Students will be required to get vaccinated during the school term directly after the FDA gives full approval for a specific age group — ages 12 and older in grades 7-12, and ages 5-11 in K-6.
Newsom said that could happen either January 1 or July 1, whichever comes first. But based on current projections, California officials said they anticipate the requirement would likely begin for the older students in July.
California’s vaccine requirement will apply to children at both public and private schools. Once it takes effect, unvaccinated students can remain enrolled in independent study, but won’t be able to attend in-person classes, state officials said.
“There’s still a struggle to get to where we need to go. And that means we need to do more, and we need to do better,” Newsom said.
The governor said the mandate will add the COVID-19 shot to the list of ten vaccines that children already have to get to go to school, like shots for the measles or mumps.
“In many ways, it’s the most predictable announcement throughout this pandemic,” Newsom said.
There will be exemptions for medical reasons and religious beliefs, according to the governor.
Waiting for the FDA’s approval will give the state time to work out logistics with school districts, Newsom said.

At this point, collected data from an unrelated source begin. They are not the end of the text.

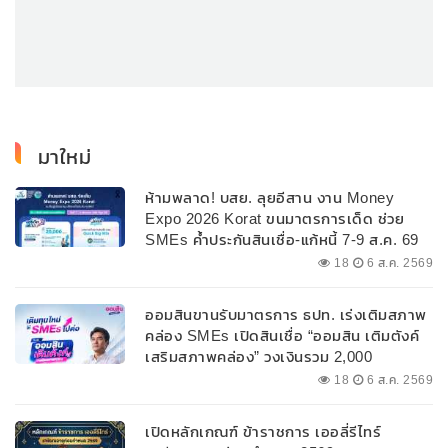
มาใหม่
ห้ามพลาด! บสย. ลุยอีสาน งาน Money
Expo 2026 Korat ขนมาตรการเด็ด ช่วย
SMEs ค้ำประกันสินเชื่อ-แก้หนี้ 7-9 ส.ค. 69
18
6 ส.ค. 2569
ออมสินขานรับมาตรการ ธปท. เร่งเติมสภาพ
คล่อง SMEs เปิดสินเชื่อ “ออมสิน เติมตังค์
เสริมสภาพคล่อง” วงเงินรวม 2,000
ลบ.สนับสนุนเงินทุนหมุนเวียนวงเงินกู้สูงสุด
18
6 ส.ค. 2569
100% ของหลักประกัน ผ่อนนานสูงสุด 10 ปี
เปิดหลักเกณฑ์ ข้าราชการ เออลี่รีไทร์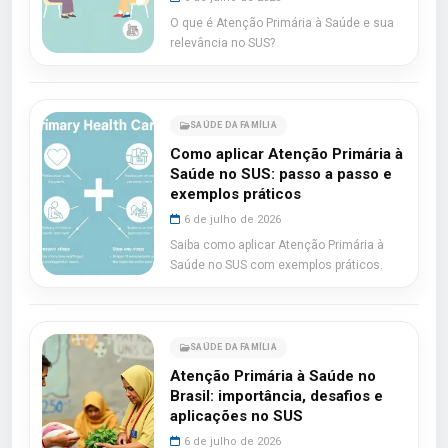
O que é Atenção Primária à Saúde e sua
relevância no SUS?
SAÚDE DA FAMÍLIA
Como aplicar Atenção Primária à
Saúde no SUS: passo a passo e
exemplos práticos
6 de julho de 2026
Saiba como aplicar Atenção Primária à
Saúde no SUS com exemplos práticos.
SAÚDE DA FAMÍLIA
Atenção Primária à Saúde no
Brasil: importância, desafios e
aplicações no SUS
6 de julho de 2026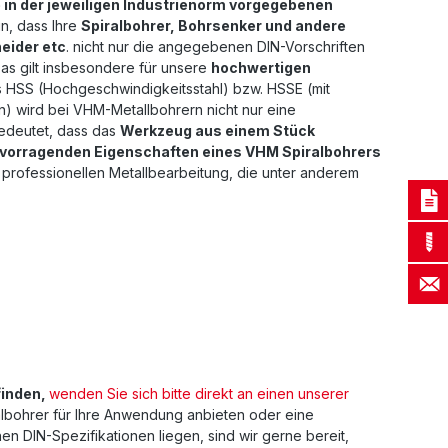
 in der jeweiligen Industrienorm vorgegebenen
n, dass Ihre
Spiralbohrer, Bohrsenker und andere
eider etc
. nicht nur die angegebenen DIN-Vorschriften
Das gilt insbesondere für unsere
hochwertigen
s HSS (Hochgeschwindigkeitsstahl) bzw. HSSE (mit
n) wird bei VHM-Metallbohrern nicht nur eine
 bedeutet, dass das
Werkzeug aus einem Stück
rvorragenden Eigenschaften eines VHM Spiralbohrers
 professionellen Metallbearbeitung, die unter anderem
finden,
wenden Sie sich bitte direkt an einen unserer
albohrer für Ihre Anwendung anbieten oder eine
en DIN-Spezifikationen liegen, sind wir gerne bereit,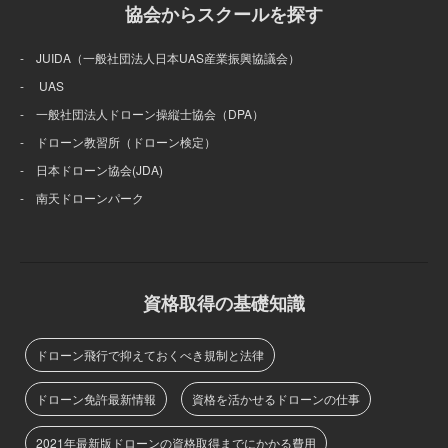
協会からスクールを探す
- JUIDA（一般社団法人日本UAS産業振興協議会）
- UAS
- 一般社団法人ドローン操縦士協会（DPA）
- ドローン教習所（ドローン検定）
- 日本ドローン協会(JDA)
- 南天ドローンパーク
資格取得の基礎知識
ドローン飛行で抑えておくべき規制と法律
ドローン免許最新情報
資格を活かせるドローンの仕事
2021年最新版ドローンの資格取得までにかかる費用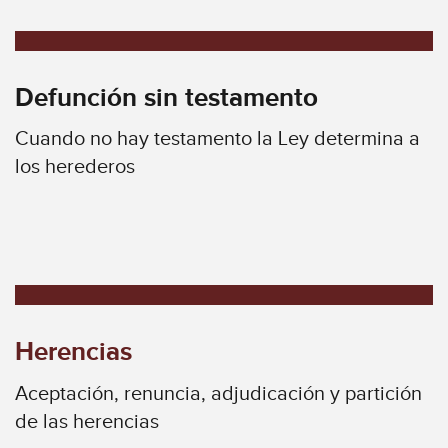
Defunción sin testamento
Cuando no hay testamento la Ley determina a
los herederos
Herencias
Aceptación, renuncia, adjudicación y partición
de las herencias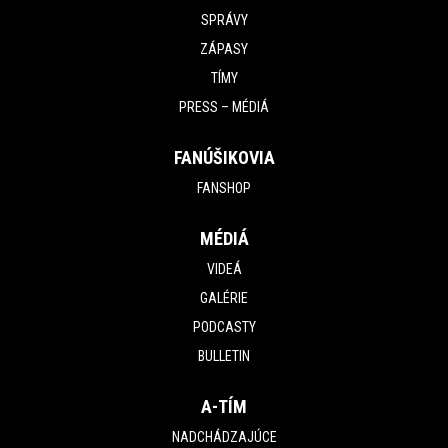
SPRÁVY
ZÁPASY
TÍMY
PRESS – MÉDIÁ
FANÚŠIKOVIA
FANSHOP
MÉDIÁ
VIDEÁ
GALÉRIE
PODCASTY
BULLETIN
A-TÍM
NADCHÁDZAJÚCE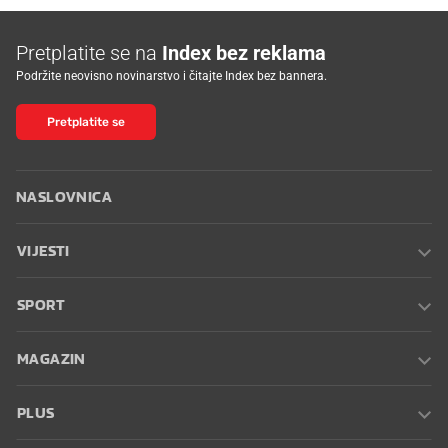
Pretplatite se na
Index bez reklama
Podržite neovisno novinarstvo i čitajte Index bez bannera.
Pretplatite se
NASLOVNICA
VIJESTI
SPORT
MAGAZIN
PLUS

The mandate comes as vaccinations stall among younger residents. In California, 63.5% of residents aged 12 to 17 have gotten at least one vaccine dose, according to Newsom.
“We’re not where we need to be, and so we hope this encourages folks to get vaccinated,” he added.
Currently, California requires teachers and staff at public schools to either get vaccinated or undergo weekly coronavirus testing beginning Oct. 15. But until Friday, there was no statewide vaccine mandate announced for students.
Once the vaccine requirement takes effect for students, all school staff will also be required to get the shots— without having the option to instead submit to weekly testing.
California officials will create a statewide standard for the new vaccine mandate, but individual counties and schools may still choose to accelerate vaccine requirements, the governor’s office said.
There have been districts that have already announced student vaccine mandates.
At the nation’s second-largest school district, Los Angeles Unified, all students 12 and older will have to be vaccinated against COVID-19 to attend classes in person. The children are required to get their first dose no later than Nov. 21, and the second by Dec. 19.
Culver City Unified was the first in the region to implement a vaccine mandate for eligible students. Oakland Unified has also announced a similar rule for students attending in-person classes.
LAUSD has also already been requiring all teachers and staff at to be fully vaccinated as a condition of continued employment.
The L.A. school employees have until Oct. 15 to comply with the vaccination rule. And while the majority are expected to comply, about 12,000 workers have not begun their immunization, the Los Angeles Times reported Thursday.
The two-dose Pfizer COVID-19 vaccine is the only one available to those 12 and older. Both the Moderna and Johnson & Johnson vaccines are only authorized for use with people age 18 and over.
Pfizer’s shots may not be available to younger children until November.